Stock markets interpreted this as a positive signal in the sense that the threat to growth posed by the war in Ukraine did not warrant a change of course in monetary policy at this time. Conversely to the previous day, the U.S. benchmark index S&P 500 rose by 1.9%, while the EuroStoxx 600 closed 0.9% higher. The gains continued in today’s Asian trading session, with Japan’s Nikkei 225 posting gains of 0.7%.
Government bonds gave back some of their gains from the previous day. The yield on 10-year U.S. Treasury bonds rose by 15 basis points to 1.86%. The markets thus again expect about six interest rate hikes this year in the US. Market reaction was similar in Europe, where 10-year German government bond yields rose 10bps.
Crude oil prices continued to rise and currently stand at USD 118 per barrel. This was also helped by the US government’s announcement that it was open to imposing sanctions on Russian oil and gas.
How will we position ourselves in the funds?
We expect the volatility in the markets caused by the Ukraine crisis to persist in the coming weeks, meaning that the market environment will remain rough. From today’s perspective, our assessment of the key factors in the base case scenario is as follows:
Economy: From a macroeconomic perspective, we expect the global economic recovery scenario to continue in 2022. However, due to the sanctions imposed by the West and counter-sanctions from the Russian side, growth will be weaker than forecast at the beginning of the year. This results in part from the increased costs of energy and agricultural raw materials, which act as an additional tax burden for consumers and companies.
Inflation: This will also keep inflation at an elevated level for longer than assumed before the Ukraine crisis. Nevertheless, a decline in inflation by the end of the year seems likely from today’s perspective.
Monetary policy: We expect central banks at global level to implement their restrictive interest rate policy in a more moderate form than assumed at the beginning of the year.
Valuations: Due to the price declines in high-opportunity investments since the beginning of the year, their valuations now appear more attractive. Valuation ratios for global equities are more favorable than at the beginning of the year, as are credit spreads for corporate bonds.
Technical factors: Sentiment or sentiment in the market, on the other hand, has deteriorated, as have several technical indicators.
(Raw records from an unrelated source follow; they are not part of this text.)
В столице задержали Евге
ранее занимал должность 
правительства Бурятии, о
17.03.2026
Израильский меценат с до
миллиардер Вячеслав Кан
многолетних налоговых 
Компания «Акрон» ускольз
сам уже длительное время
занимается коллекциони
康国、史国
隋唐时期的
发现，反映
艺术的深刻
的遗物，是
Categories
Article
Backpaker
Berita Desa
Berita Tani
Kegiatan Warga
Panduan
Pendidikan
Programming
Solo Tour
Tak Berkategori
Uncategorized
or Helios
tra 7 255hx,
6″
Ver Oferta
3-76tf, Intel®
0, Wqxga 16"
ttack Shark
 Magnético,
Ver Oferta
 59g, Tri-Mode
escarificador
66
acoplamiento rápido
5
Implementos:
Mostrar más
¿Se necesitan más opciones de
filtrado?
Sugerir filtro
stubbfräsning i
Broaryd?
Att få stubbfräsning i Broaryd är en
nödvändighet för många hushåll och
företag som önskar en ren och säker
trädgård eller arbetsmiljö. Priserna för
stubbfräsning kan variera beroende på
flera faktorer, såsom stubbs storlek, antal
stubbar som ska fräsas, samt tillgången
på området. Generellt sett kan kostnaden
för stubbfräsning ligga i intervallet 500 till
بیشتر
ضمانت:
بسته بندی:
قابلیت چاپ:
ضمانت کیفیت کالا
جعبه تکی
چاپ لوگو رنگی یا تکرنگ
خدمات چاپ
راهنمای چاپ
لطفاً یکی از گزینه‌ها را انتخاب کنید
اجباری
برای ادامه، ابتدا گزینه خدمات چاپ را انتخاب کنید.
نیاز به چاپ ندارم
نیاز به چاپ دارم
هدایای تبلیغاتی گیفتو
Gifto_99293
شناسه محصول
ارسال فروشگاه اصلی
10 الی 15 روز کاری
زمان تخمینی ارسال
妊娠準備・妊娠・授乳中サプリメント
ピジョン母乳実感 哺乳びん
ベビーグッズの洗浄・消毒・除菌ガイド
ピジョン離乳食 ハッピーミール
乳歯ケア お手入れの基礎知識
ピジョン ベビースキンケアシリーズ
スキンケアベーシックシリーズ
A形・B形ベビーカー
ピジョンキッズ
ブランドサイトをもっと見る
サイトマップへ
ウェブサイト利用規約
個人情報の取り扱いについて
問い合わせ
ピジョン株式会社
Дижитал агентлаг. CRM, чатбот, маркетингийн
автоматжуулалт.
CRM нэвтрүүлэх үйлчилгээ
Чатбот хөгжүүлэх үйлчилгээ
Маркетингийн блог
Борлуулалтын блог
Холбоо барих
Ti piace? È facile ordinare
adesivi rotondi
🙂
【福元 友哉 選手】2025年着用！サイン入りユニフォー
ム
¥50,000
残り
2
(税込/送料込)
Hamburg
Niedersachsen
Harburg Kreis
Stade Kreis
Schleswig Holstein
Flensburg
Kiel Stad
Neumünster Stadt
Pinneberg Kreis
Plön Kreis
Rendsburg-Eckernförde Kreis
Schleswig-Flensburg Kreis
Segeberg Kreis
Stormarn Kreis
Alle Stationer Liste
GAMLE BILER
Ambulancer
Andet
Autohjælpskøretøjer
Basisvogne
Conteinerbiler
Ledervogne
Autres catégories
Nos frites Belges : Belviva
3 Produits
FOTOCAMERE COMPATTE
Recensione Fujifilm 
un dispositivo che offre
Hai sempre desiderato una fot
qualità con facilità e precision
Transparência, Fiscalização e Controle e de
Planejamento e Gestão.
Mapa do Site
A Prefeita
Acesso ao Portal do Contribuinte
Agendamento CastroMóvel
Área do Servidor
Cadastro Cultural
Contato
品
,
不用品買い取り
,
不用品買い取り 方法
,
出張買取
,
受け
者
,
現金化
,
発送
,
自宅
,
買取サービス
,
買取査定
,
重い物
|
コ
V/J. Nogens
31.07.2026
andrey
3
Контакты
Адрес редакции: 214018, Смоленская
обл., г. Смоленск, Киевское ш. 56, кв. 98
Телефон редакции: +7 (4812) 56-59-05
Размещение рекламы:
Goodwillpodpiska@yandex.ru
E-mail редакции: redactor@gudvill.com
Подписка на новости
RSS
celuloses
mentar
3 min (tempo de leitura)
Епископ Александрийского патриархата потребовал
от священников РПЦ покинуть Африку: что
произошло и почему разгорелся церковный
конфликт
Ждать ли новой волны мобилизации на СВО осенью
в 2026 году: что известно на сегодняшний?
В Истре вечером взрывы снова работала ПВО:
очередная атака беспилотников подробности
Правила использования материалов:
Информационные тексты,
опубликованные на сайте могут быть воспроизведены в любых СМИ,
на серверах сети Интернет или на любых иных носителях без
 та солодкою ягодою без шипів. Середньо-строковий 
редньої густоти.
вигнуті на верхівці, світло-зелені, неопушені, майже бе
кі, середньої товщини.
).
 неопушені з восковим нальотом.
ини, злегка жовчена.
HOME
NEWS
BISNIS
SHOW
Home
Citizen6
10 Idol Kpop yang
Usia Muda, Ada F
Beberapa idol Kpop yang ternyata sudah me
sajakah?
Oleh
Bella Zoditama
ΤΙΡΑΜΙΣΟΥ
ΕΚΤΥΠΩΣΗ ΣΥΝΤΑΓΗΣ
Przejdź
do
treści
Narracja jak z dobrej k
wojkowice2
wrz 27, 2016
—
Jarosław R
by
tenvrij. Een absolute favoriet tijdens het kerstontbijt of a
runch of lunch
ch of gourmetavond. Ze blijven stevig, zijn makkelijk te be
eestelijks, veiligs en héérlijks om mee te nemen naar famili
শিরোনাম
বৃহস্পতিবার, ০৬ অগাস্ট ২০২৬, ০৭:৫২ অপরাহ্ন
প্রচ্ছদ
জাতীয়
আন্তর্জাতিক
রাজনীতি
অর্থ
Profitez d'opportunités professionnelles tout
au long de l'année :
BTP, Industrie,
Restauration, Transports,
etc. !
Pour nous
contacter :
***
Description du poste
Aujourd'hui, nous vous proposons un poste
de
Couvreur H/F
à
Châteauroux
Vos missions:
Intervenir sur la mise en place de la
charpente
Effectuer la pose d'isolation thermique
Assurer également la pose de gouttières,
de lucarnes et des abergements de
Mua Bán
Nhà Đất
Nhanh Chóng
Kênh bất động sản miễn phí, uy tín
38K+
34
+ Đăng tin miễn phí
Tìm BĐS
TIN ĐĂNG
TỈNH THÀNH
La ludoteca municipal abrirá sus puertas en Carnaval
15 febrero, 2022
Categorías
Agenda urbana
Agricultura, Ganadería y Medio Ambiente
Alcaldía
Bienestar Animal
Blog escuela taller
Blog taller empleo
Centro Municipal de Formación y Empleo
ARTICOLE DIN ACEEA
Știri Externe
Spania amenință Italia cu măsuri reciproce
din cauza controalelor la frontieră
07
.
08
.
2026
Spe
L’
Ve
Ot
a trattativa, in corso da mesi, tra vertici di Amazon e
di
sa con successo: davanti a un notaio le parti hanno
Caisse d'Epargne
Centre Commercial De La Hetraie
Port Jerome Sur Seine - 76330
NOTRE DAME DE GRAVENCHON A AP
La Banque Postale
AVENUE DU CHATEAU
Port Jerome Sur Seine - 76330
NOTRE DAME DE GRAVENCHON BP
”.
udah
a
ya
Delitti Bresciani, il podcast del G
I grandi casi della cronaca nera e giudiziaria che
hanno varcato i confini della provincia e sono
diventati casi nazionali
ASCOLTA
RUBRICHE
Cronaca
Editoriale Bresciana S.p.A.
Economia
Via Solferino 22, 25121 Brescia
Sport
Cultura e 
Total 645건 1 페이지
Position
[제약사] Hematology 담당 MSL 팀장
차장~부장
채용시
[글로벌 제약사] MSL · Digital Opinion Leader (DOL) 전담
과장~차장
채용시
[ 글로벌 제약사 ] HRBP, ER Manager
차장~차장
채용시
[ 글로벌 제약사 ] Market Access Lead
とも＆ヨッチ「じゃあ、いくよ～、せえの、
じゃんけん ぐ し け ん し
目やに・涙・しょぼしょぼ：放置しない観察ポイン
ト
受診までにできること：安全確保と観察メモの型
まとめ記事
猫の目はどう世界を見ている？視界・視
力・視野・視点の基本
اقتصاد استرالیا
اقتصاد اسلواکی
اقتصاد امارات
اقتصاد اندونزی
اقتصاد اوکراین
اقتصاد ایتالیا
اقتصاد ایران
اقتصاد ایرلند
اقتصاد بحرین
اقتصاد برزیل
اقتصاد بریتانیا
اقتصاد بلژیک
The above factors are still supportive of opportunity investing in the medium term. Nevertheless, risks have increased, stemming from the military action, sanctions and counter-sanctions around Ukraine.
Therefore, we will leave the risk appetite of our funds and portfolios at the now reduced level we implemented this week. This also applies to the equity quota. In our other high-opportunity investments, we will continue to invest very broadly across asset classes, regions and sectors. This includes, for example, high yield bonds from the USA and Europe (with a focus on the USA). We will maintain our diversifying investments in gold, U.S. government bonds, U.S. mortgage bonds and near-money market investments.
In addition, we will add further diversifying assets to the portfolios and funds. On the one hand, these include European government bonds, which have proven to be a safe haven this week. On the other hand, we will increase our gold allocation via broadly diversified commodity funds and include industrial metals and energy. Energy commodities could benefit in the event of a further escalation of the crisis and sanctions against Russian oil and gas supplies.
Prognoses are no reliable indicator for future performance.